● Task objective: Every record must come back unchanged, apart from the pictures, which are dropped.

========

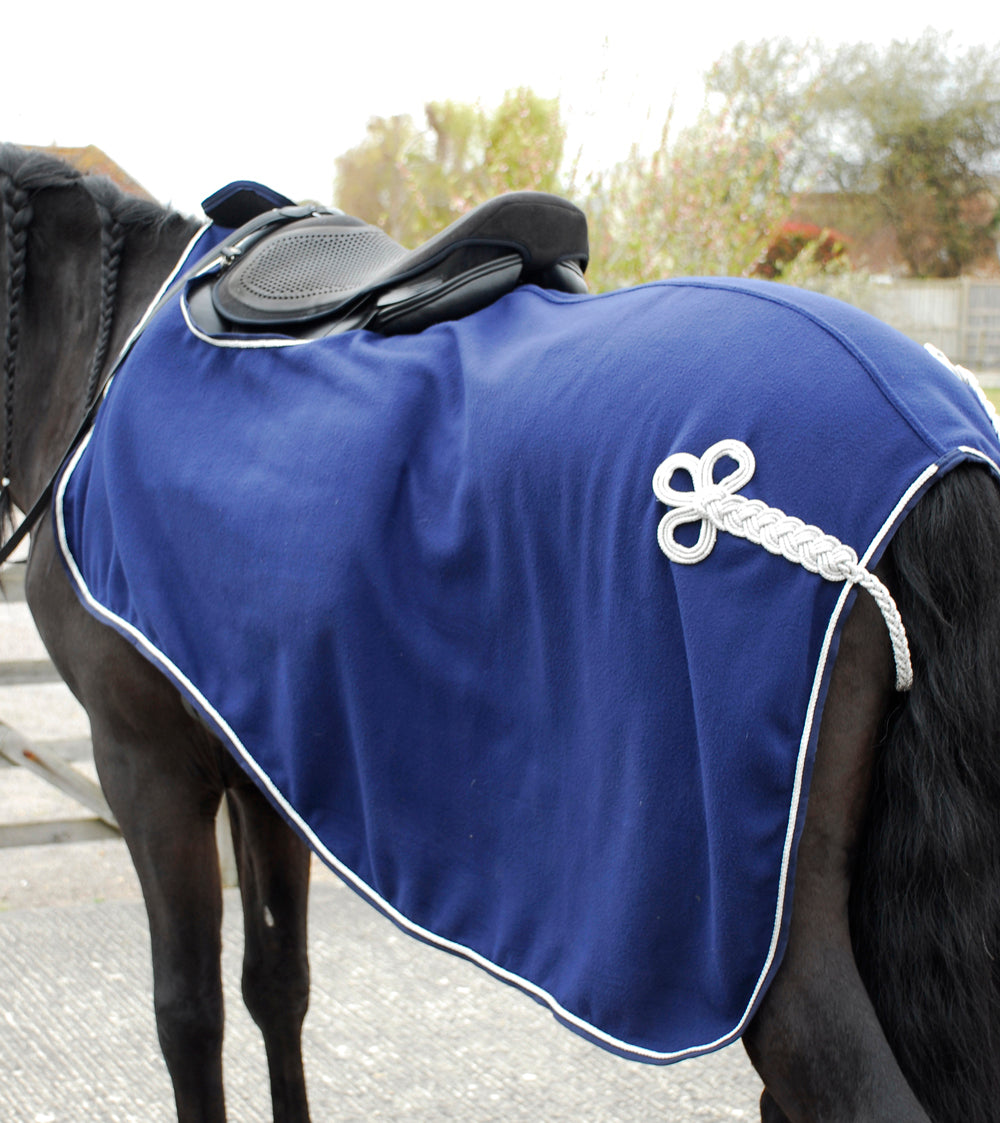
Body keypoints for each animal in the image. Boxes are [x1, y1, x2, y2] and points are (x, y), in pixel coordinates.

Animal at [3, 142, 1000, 1123]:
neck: (104, 356)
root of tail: (940, 445)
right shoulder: (256, 751)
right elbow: (277, 986)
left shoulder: (145, 758)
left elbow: (187, 1014)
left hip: (790, 977)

========

● Exercise result:
Body keypoints for each animal in the image. Boxes are [x1, y1, x2, y2] and points are (x, y), in pixel coordinates.

Animal at [3, 142, 1000, 1123]:
neck: (104, 356)
root of tail: (940, 445)
right shoulder: (256, 751)
right elbow: (277, 986)
left shoulder: (145, 758)
left elbow: (187, 1014)
left hip: (790, 977)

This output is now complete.